Fig. 10.. Starvation, muscle injury, and muscle dystrophy induce NPL-catalyzed Sia cleavage.

(A) Fasting reduces latency to fall for Npl^R63C but not for WT mice in accelerated rotarod test. N = 16 (8 males/8 females) mice per group. (B) Neu5Ac and (C) Neu5Gc are increased in the urine of fasted Npl^R63C but not fasted WT mice.
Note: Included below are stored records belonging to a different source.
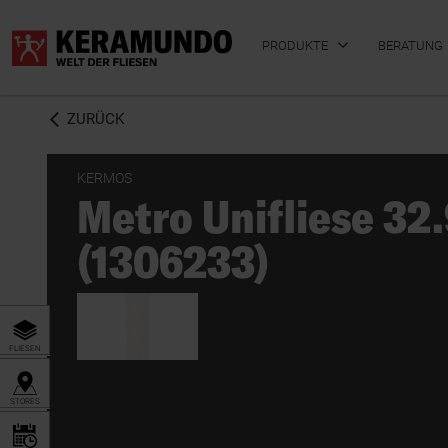
PRODUKTE
BERATUNG
ZURÜCK
KERMOS
Metro Unifliese 3
BADFLIESEN
KÜCHENFLIESEN
(1306233)
FLIESEN
STORES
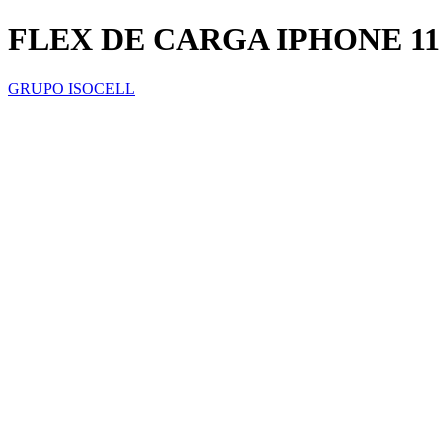
FLEX DE CARGA IPHONE 11
GRUPO ISOCELL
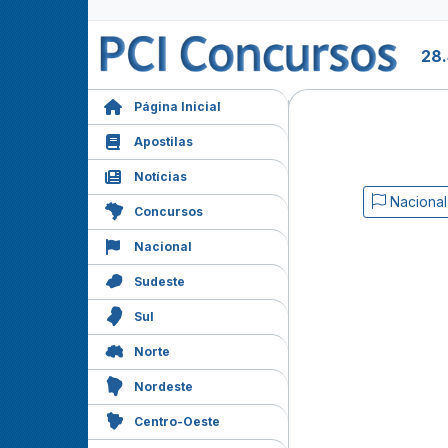
28
Página Inicial
Apostilas
Notícias
Nacional
Concursos
Nacional
Sudeste
Sul
Norte
Nordeste
Centro-Oeste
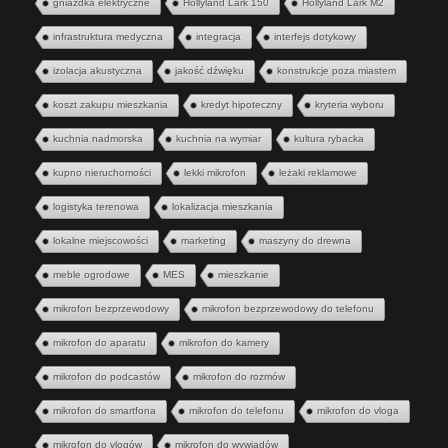
gniazdka elektryczne
Hollyland Lark 150
Hollyland Lark M2
infrastruktura medyczna
integracja
interfejs dotykowy
izolacja akustyczna
jakość dźwięku
konstrukcje poza miastem
koszt zakupu mieszkania
kredyt hipoteczny
kryteria wyboru
kuchnia nadmorska
kuchnia na wymiar
kultura rybacka
kupno nieruchomości
lekki mikrofon
leżaki reklamowe
logistyka terenowa
lokalizacja mieszkania
lokalne miejscowości
marketing
maszyny do drewna
meble ogrodowe
MES
mieszkanie
mikrofon bezprzewodowy
mikrofon bezprzewodowy do telefonu
mikrofon do aparatu
mikrofon do kamery
mikrofon do podcastów
mikrofon do rozmów
mikrofon do smartfona
mikrofon do telefonu
mikrofon do vloga
mikrofon do vlogów
mikrofon do wywiadów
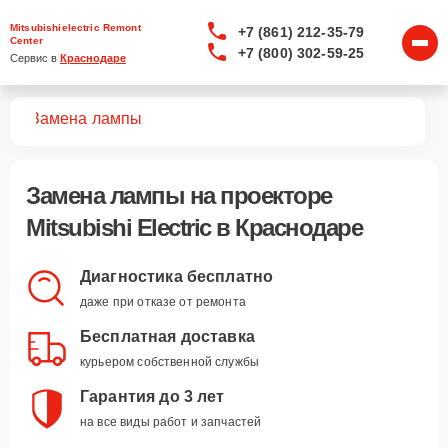
Mitsubishielectric Remont
+7 (861) 212-35-79
Center
+7 (800) 302-59-25
Сервис в 
Краснодаре
ров
Замена лампы
Замена лампы
на проекторе
Mitsubishi Electric в Краснодаре
Диагностика бесплатно
даже при отказе от ремонта
Бесплатная доставка
курьером собственной службы
Гарантия до 3 лет
на все виды работ и запчастей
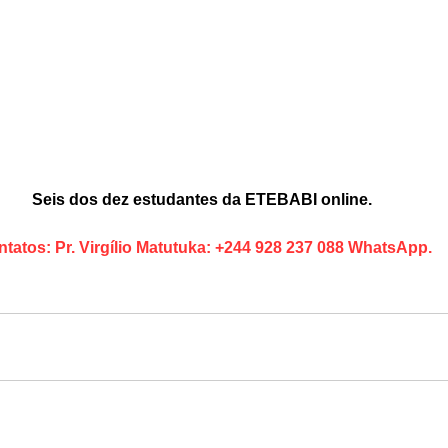
Seis dos dez estudantes da ETEBABI online. 
tatos: Pr. Virgílio Matutuka: +244 928 237 088 WhatsApp.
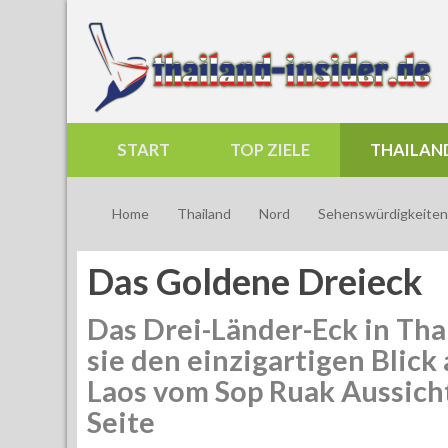
START
TOP ZIELE
THAILAN
Home
Thailand
Nord
Sehenswürdigkeiten
Das Goldene Dreieck
Das Drei-Länder-Eck in Th
sie den einzigartigen Blic
Laos vom Sop Ruak Aussicht
Seite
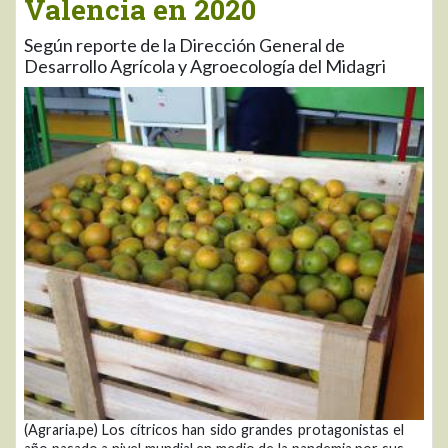
Valencia en 2020
Según reporte de la Dirección General de
Desarrollo Agrícola y Agroecología del Midagri
(Agraria.pe) Los cítricos han sido grandes protagonistas el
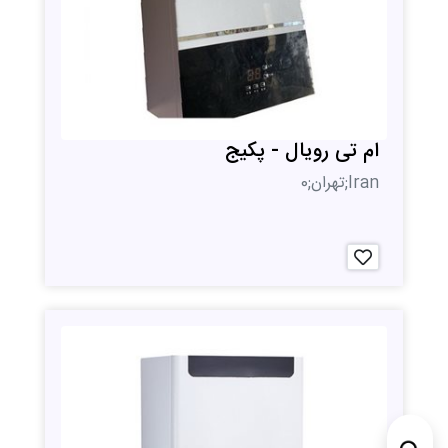
ام تی رویال - پکیج
Iran;تهران;0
N = 7 (4 males/3 females) per group. (D and E) Neu5Gc in the quadriceps muscle of Npl^R63C mice, but not of WT mice, is increased by fasting. (F and G) Fasting increases levels of CMP-Neu5Gc, but not of CMP-Neu5Ac, in the quadriceps muscle of Npl^R63C mice. N = 7 (4 males/3 females) mice per group. (H and I) Fasting increases NPL and NEU2 activities in quadriceps muscles from WT. N = 6 (3 males/3 females) mice per group. (J and K) NPL and NEU2 activities are increased in homogenates of tibialis anterior muscle 10 days after injection of cardiotoxin. N = 4 (2 males/2 females) mice per group. (L and M) NPL and NEU2 activities are increased in homogenates of tibialis anterior muscle tissues from Duchenne’s muscular dystrophy, mdx, and a myotonic dystrophy type 1, DMXL, mouse models compared with their respective WT controls. N = 5 (2 males/3 females) mice per group for mdx mice and their controls, and 3 males for DMXL mice and their controls. (N) NPL activity shows a trend toward an increase, and NEU2 activity is increased in homogenates of quadriceps muscle biopsies of a patient affected with BMD compared with age-/sex-matched nonmyopathic control. Individual results, means, and SD of technical replicas are shown. Statistical analysis was performed using a two-way ANOVA with a Bonferonni post hoc test (A), one-way ANOVA with a Tukey post hoc test (B) to (H) and (K), and t test (H) to (J) and (L) to (N).